Wednesday, February 01, 2023
25.0°F

Benewah GOP asks candidate to quit

by David Cole
| April 14, 2010 9:00 PM

Desmet resident James Stivers, who is running for the state Senate in legislative District 2, said he has decided to stay in the race.

That's news because the Republican candidate was asked to withdraw from the race by the Republican Party of Benewah County, which cited past writings of Stivers' that described "the virtues of polygamy and ... writings on the white race."

"They can't make me quit," said Stivers, 50. "They can put a lot of public pressure on me to withdraw, and say a bunch of nasty things about me."

Joyce Broadsword, of Sagle, the incumbent in the Senate seat, and Dennis Engelhardt, of Sagle, also are running. Both are Republicans.

Phil Sergent, chairman of the Benewah County Republican Party, said, "We can't support somebody that's running for office that has these views. We don't have the same views - not even remotely. We can't support polygamy or racism."

Sergent said the county Republican Party made the decision to take action after reading portions of two books by an author named James Wesley Stivers. One was titled "Eros Made Sacred: Or, the Biblical Case for Polygamy," he said.

That book was for sale on Amazon.com Tuesday night under the name James Wesley Stivers, along with another book titled "Restoring the Foundations: Essays on Relational Theology."

The Coeur d'Alene Press couldn't confirm whether those were books written by the candidate because Stivers wasn't commenting later in the day Tuesday.

"In anticipation of the need for legal counsel, I can no longer comment or grant interviews related to the subject matter," he said in an e-mail statement to The Press.

However, Stivers earlier had said all races are equal, and that he's not a racist.

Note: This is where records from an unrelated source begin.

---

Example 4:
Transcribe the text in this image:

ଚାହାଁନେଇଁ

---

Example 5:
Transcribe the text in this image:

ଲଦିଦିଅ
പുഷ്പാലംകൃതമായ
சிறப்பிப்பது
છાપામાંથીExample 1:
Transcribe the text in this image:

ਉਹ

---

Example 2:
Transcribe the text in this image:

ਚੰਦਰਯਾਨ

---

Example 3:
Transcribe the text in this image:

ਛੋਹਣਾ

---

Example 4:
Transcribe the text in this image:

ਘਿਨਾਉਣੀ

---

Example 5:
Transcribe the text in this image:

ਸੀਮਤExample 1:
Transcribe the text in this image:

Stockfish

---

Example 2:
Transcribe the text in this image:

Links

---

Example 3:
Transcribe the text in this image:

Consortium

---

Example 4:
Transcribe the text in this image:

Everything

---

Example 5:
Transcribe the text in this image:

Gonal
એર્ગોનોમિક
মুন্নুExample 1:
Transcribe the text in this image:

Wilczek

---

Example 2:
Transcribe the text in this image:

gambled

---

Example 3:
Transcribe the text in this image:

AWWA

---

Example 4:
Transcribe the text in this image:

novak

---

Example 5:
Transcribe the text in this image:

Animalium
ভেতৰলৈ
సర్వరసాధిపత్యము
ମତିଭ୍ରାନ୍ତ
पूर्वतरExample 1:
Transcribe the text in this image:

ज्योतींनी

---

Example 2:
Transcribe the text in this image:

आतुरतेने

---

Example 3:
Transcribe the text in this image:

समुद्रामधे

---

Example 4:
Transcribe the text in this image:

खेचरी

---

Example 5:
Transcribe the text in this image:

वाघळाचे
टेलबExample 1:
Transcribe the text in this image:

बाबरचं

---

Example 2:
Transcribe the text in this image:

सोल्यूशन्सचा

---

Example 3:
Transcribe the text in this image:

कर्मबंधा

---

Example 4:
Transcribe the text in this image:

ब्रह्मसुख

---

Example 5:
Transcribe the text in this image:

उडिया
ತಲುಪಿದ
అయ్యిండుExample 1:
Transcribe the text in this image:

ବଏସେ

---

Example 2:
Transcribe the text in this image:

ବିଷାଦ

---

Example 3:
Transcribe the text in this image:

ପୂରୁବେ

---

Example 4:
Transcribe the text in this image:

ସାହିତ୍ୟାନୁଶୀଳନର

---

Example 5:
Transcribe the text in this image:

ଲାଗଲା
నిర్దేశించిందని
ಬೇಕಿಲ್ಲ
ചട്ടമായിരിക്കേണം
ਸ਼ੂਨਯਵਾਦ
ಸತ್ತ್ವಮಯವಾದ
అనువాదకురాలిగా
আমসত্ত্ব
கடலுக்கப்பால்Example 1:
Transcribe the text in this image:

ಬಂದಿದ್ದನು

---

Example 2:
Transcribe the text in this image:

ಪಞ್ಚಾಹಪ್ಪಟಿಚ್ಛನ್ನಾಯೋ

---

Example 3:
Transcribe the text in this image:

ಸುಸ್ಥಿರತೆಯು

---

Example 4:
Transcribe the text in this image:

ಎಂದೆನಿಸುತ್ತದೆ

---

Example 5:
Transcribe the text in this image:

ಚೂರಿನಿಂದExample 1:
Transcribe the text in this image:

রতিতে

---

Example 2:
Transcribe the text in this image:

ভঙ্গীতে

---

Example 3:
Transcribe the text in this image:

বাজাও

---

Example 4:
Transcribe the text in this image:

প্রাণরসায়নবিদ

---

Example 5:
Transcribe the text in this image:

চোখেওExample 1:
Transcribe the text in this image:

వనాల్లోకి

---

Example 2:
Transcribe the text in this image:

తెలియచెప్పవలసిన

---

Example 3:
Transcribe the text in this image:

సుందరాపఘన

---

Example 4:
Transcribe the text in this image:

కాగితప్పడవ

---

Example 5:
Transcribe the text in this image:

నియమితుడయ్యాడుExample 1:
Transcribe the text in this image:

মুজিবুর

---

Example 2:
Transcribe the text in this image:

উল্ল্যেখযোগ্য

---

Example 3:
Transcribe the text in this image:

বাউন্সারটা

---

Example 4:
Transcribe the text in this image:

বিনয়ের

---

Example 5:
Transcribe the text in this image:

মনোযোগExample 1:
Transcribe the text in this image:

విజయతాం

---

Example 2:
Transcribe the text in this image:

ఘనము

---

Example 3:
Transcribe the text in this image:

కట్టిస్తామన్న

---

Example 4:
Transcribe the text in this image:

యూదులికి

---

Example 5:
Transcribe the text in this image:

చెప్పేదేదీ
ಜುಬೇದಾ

He said he has "acquaintances" who have "racist backgrounds," but he doesn't "allow people to verbalize racist beliefs in my home."

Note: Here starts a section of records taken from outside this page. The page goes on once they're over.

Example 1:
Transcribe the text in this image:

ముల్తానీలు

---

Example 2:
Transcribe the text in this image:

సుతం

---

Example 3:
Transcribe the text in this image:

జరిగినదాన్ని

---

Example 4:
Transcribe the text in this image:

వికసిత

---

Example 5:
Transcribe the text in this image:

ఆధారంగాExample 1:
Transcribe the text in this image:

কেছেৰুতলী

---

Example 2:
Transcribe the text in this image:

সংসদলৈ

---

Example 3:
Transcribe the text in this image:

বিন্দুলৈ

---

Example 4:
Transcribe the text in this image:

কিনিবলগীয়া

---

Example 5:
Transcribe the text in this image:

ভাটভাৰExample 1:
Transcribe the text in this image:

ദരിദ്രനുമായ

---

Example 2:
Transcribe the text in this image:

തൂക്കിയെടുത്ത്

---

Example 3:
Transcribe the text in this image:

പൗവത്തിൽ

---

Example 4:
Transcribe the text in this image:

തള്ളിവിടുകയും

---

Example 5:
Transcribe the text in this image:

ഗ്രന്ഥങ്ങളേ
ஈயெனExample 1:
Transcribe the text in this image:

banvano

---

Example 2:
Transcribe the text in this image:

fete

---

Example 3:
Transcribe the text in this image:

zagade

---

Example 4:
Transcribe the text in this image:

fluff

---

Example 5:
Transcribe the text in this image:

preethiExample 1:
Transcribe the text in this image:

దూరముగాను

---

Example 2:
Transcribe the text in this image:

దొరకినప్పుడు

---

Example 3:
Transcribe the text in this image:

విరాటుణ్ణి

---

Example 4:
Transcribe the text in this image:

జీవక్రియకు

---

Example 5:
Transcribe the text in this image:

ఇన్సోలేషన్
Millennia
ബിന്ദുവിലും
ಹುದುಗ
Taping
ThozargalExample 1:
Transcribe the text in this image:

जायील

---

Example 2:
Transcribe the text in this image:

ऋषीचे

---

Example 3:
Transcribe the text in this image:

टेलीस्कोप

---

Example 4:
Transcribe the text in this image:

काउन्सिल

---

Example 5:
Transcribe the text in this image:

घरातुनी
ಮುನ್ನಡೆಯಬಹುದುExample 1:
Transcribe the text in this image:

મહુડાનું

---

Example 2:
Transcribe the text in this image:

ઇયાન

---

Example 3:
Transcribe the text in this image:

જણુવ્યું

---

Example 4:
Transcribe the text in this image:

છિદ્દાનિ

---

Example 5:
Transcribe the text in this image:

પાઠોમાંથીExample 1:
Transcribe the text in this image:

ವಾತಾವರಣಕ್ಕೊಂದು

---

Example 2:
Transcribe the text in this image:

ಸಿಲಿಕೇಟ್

He said he has "never been affiliated with any group or organization that has a racial ideology, in my entire life."

He said he has never been a polygamist, though he points out that polygamy is in the Bible. He said he's a Protestant.

"You can't take everything literally from the Bible and function in modern society," Stivers said. "Polygamy is not the proper form of marriage in civil society."

Stivers currently runs a house painting business in Desmet, called Stivers Painting, he said. He's running for office because the state is in economic trouble, which is effecting his business, and others' businesses and he wants to do something about it, he said.

Plus, he would like to see a state bank established, like the one he said exists in North Dakota. He said the state bank issue angered some in his party.

In the statement Stivers issued Tuesday stating that he declined further comment on the issue, he said, "Recent evidence has surfaced which indicates that the statement issued by the Benewah County Central Committee of the Republican Party was based upon printed matter of a libelous nature, submitted in a secret meeting in which I was not present, and consequently, one in which I was denied due process."

The letter from the county's Republican Party to Stivers, signed by Sergent, read: "Due to recent information being presented to the Republican Party of Benewah County, about your book on the virtues of polygamy and your writing on the white race, the central committee has unanimously voted to disassociate the party from you and request your resignation of your committee seat, plus withdrawing your candidacy for Idaho state Senate."

Stivers' Web site said he is a precinct committeeman and currently serves as the secretary for the district central committee of the Republican Party.

Stivers went on to say in his e-mailed statement that it "is regrettable that fellow Republicans have resorted to bigotry and race baiting to eliminate an opponent in a political contest."

In doing so, he continued, those Republicans have deprived voters of debate on fresh ideas to solve Idaho's problems, such as his state banking proposal.